Brahms' piano work comprises about 50 pieces, including sonatas, variations, ballades and various "Klavierstücke."
It is like a diary — the most revealing, most significant part of the musician's genius. Brahms' first and last spoken words in the history of music were at the piano. The first "Intermezzo" carries an epigraph: "Sleep peacefully, my child, sleep peacefully and calmly. I am so troubled when I see you cry."
This Opus 117 is perhaps the darkest Brahms ever composed. "Paysage d’automne," (Autumn's Landscape) it has been said. But it goes beyond that: despair and regret.
Our interpreter felt it well. His pianistic technique is of the highest order, powerful yet supple. Nothing appears to trouble him. He leads us imperiously into the realm of pure music with "Szymanowski's Variations." A perfect piece bristling with pitfalls, especially the eighth variation, titled "Marche funèbr," (Funeral March) a magnificent page shaken by the terrible tolling that resonates deep within the keyboard, where Fournel was admirable.
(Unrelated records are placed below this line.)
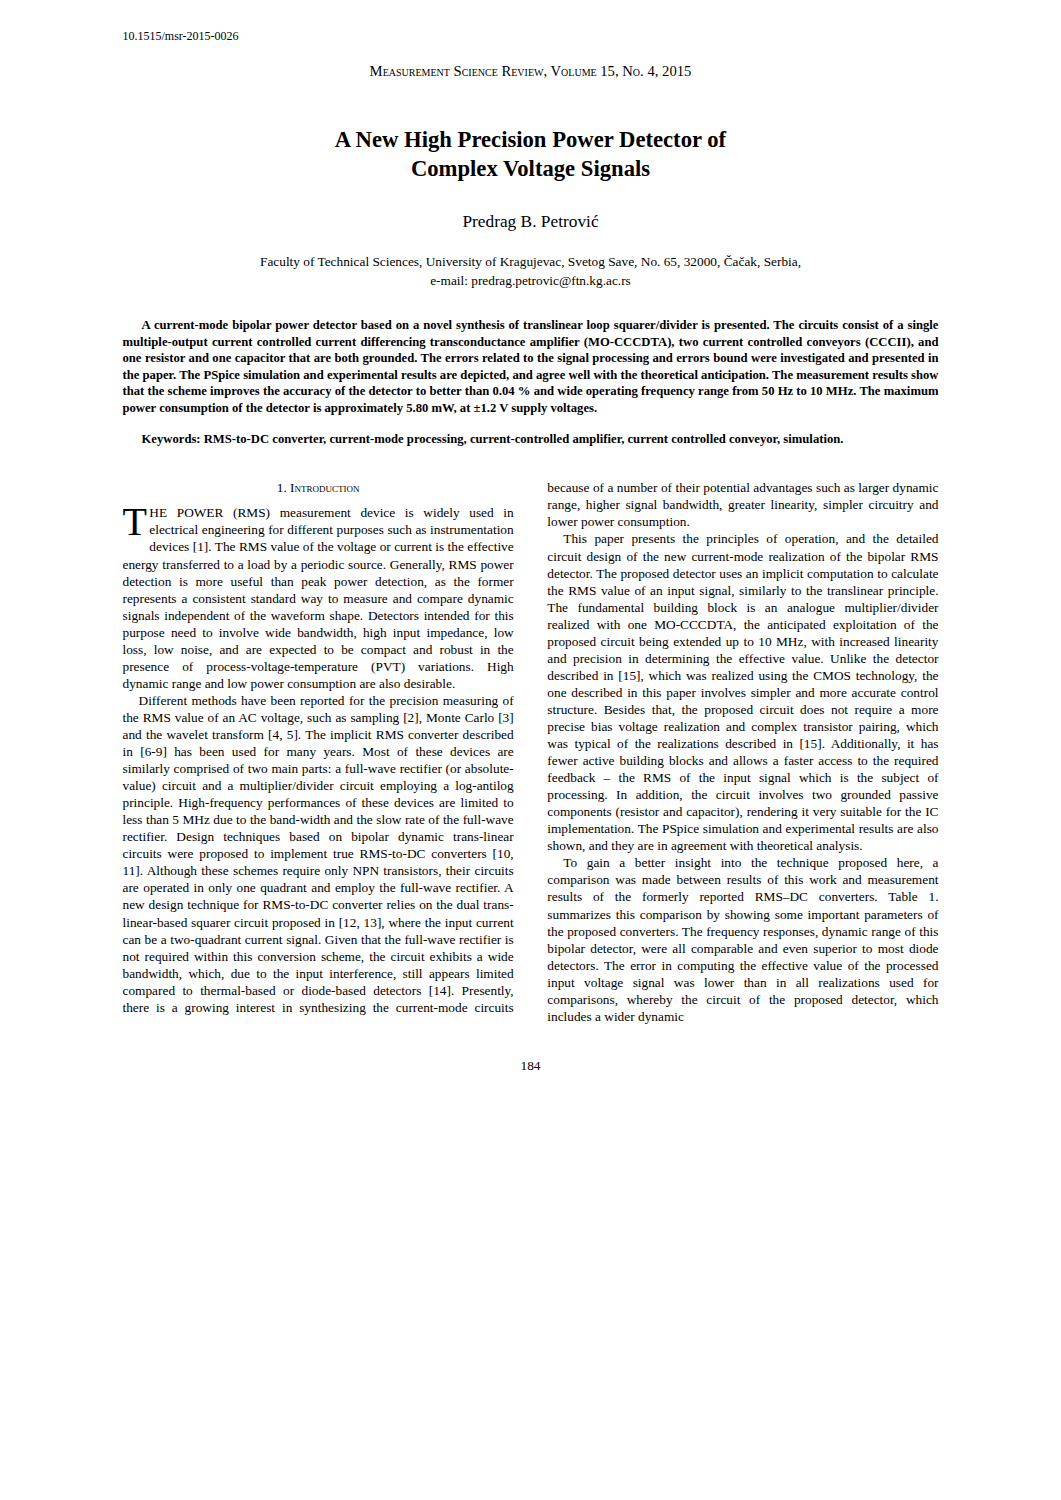10.1515/msr-2015-0026
Measurement Science Review, Volume 15, No. 4, 2015
A New High Precision Power Detector of
Complex Voltage Signals
Predrag B. Petrović
Faculty of Technical Sciences, University of Kragujevac, Svetog Save, No. 65, 32000, Čačak, Serbia,
e-mail: predrag.petrovic@ftn.kg.ac.rs
A current-mode bipolar power detector based on a novel synthesis of translinear loop squarer/divider is presented. The circuits consist of a single multiple-output current controlled current differencing transconductance amplifier (MO-CCCDTA), two current controlled conveyors (CCCII), and one resistor and one capacitor that are both grounded. The errors related to the signal processing and errors bound were investigated and presented in the paper. The PSpice simulation and experimental results are depicted, and agree well with the theoretical anticipation. The measurement results show that the scheme improves the accuracy of the detector to better than 0.04 % and wide operating frequency range from 50 Hz to 10 MHz. The maximum power consumption of the detector is approximately 5.80 mW, at ±1.2 V supply voltages.
Keywords: RMS-to-DC converter, current-mode processing, current-controlled amplifier, current controlled conveyor, simulation.
1. Introduction
THE POWER (RMS) measurement device is widely used in electrical engineering for different purposes such as instrumentation devices [1]. The RMS value of the voltage or current is the effective energy transferred to a load by a periodic source. Generally, RMS power detection is more useful than peak power detection, as the former represents a consistent standard way to measure and compare dynamic signals independent of the waveform shape. Detectors intended for this purpose need to involve wide bandwidth, high input impedance, low loss, low noise, and are expected to be compact and robust in the presence of process-voltage-temperature (PVT) variations. High dynamic range and low power consumption are also desirable.
Different methods have been reported for the precision measuring of the RMS value of an AC voltage, such as sampling [2], Monte Carlo [3] and the wavelet transform [4, 5]. The implicit RMS converter described in [6-9] has been used for many years. Most of these devices are similarly comprised of two main parts: a full-wave rectifier (or absolute-value) circuit and a multiplier/divider circuit employing a log-antilog principle. High-frequency performances of these devices are limited to less than 5 MHz due to the band-width and the slow rate of the full-wave rectifier. Design techniques based on bipolar dynamic trans-linear circuits were proposed to implement true RMS-to-DC converters [10, 11]. Although these schemes require only NPN transistors, their circuits are operated in only one quadrant and employ the full-wave rectifier. A new design technique for RMS-to-DC converter relies on the dual trans-linear-based squarer circuit proposed in [12, 13], where the input current can be a two-quadrant current signal. Given that the full-wave rectifier is not required within this conversion scheme, the circuit exhibits a wide bandwidth, which, due to the input interference, still appears limited compared to thermal-based or diode-based detectors [14]. Presently, there is a growing interest in synthesizing the current-mode circuits because of a number of their potential advantages such as larger dynamic range, higher signal bandwidth, greater linearity, simpler circuitry and lower power consumption.
This paper presents the principles of operation, and the detailed circuit design of the new current-mode realization of the bipolar RMS detector. The proposed detector uses an implicit computation to calculate the RMS value of an input signal, similarly to the translinear principle. The fundamental building block is an analogue multiplier/divider realized with one MO-CCCDTA, the anticipated exploitation of the proposed circuit being extended up to 10 MHz, with increased linearity and precision in determining the effective value. Unlike the detector described in [15], which was realized using the CMOS technology, the one described in this paper involves simpler and more accurate control structure. Besides that, the proposed circuit does not require a more precise bias voltage realization and complex transistor pairing, which was typical of the realizations described in [15]. Additionally, it has fewer active building blocks and allows a faster access to the required feedback – the RMS of the input signal which is the subject of processing. In addition, the circuit involves two grounded passive components (resistor and capacitor), rendering it very suitable for the IC implementation. The PSpice simulation and experimental results are also shown, and they are in agreement with theoretical analysis.
To gain a better insight into the technique proposed here, a comparison was made between results of this work and measurement results of the formerly reported RMS–DC converters. Table 1. summarizes this comparison by showing some important parameters of the proposed converters. The frequency responses, dynamic range of this bipolar detector, were all comparable and even superior to most diode detectors. The error in computing the effective value of the processed input voltage signal was lower than in all realizations used for comparisons, whereby the circuit of the proposed detector, which includes a wider dynamic
184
Liszt's "Sonata in B Minor" is a high synthesis musical work that completely revolutionizes piano writing and projects far into the future. Nonetheless, it remains a work anchored in romanticism.
This Sonata, emerging from silence on the support of two mysterious notes struck offbeat, re-enters it after traversing, "from cradle to grave," its brilliant trajectory, marking one of the essential events in the entire history of music with the mark of uniqueness. All young pianists are keen to measure themselves against Liszt's Sonata, a formidable score.
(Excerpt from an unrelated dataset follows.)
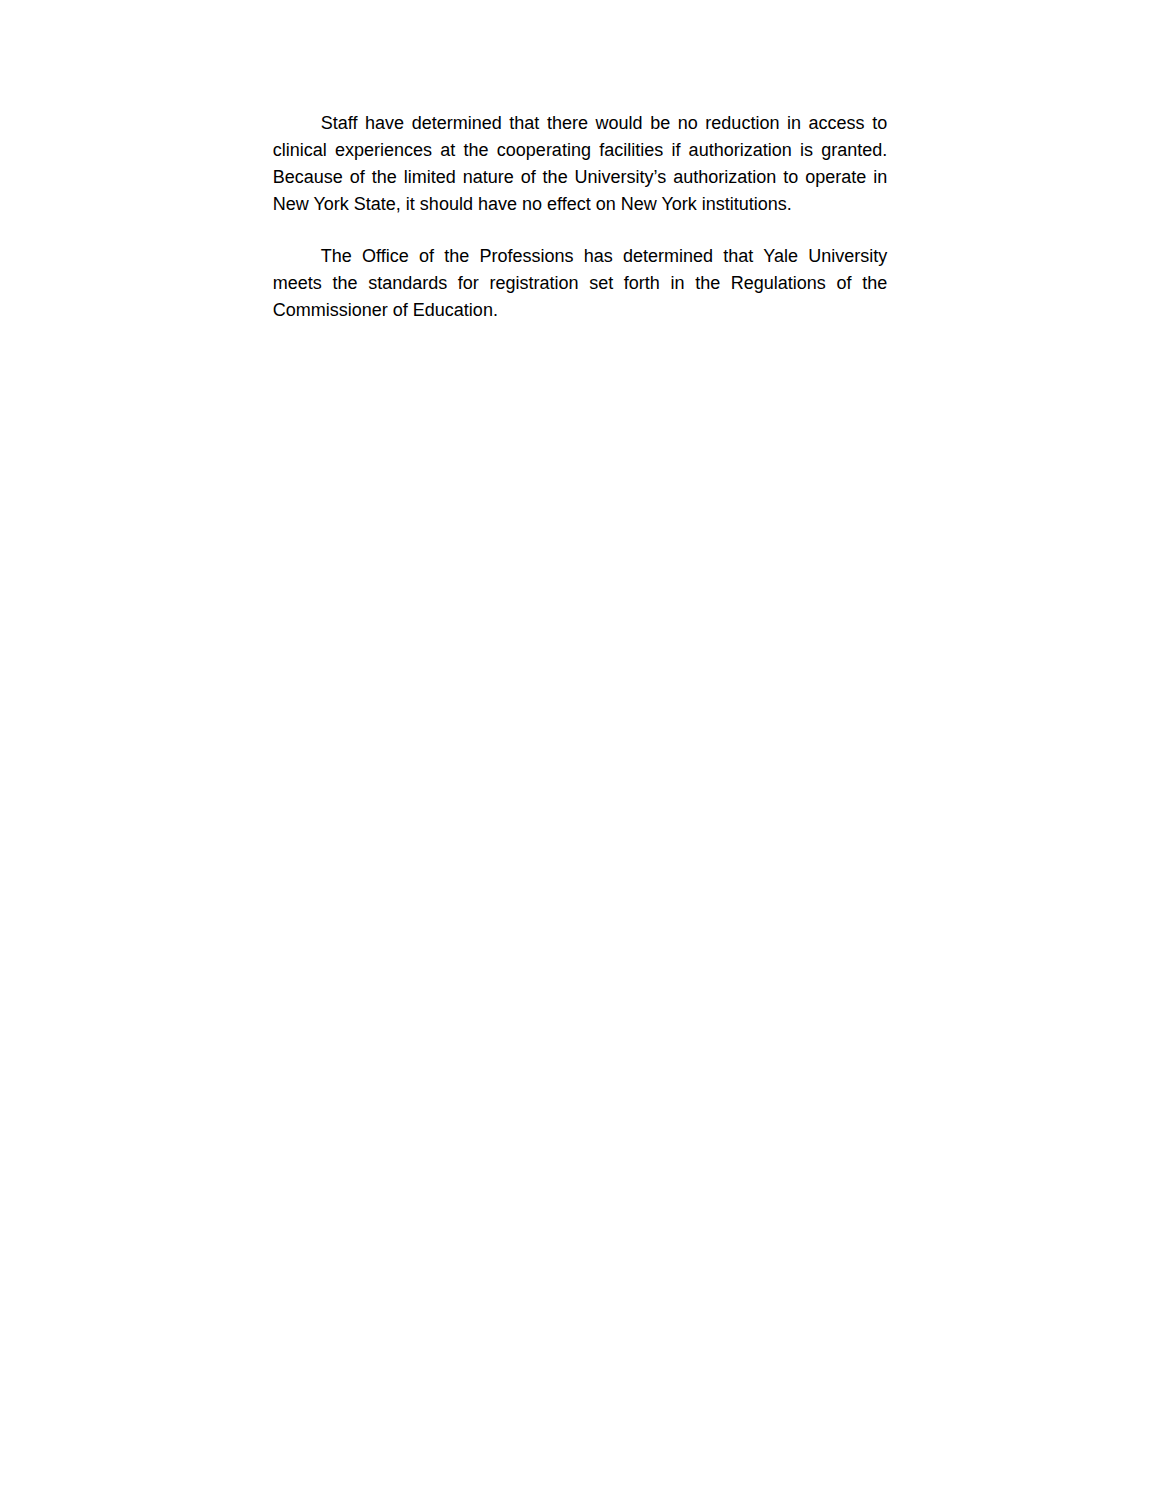Staff have determined that there would be no reduction in access to clinical experiences at the cooperating facilities if authorization is granted. Because of the limited nature of the University’s authorization to operate in New York State, it should have no effect on New York institutions.
The Office of the Professions has determined that Yale University meets the standards for registration set forth in the Regulations of the Commissioner of Education.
Fournel, who can summon sound from the depths of the piano without relying on artifice, knows how to swell with agitation, to shift from grandeur to contemplation without breaking unity — and without dodging the storm, or the explosive passages that, with lesser pianists, might lead the listener's mind to wander elsewhere.
Here again — and throughout — the presence of the performer is astounding, without being intrusive, and it is with regret that one hears the last chords dissolve into the shadows.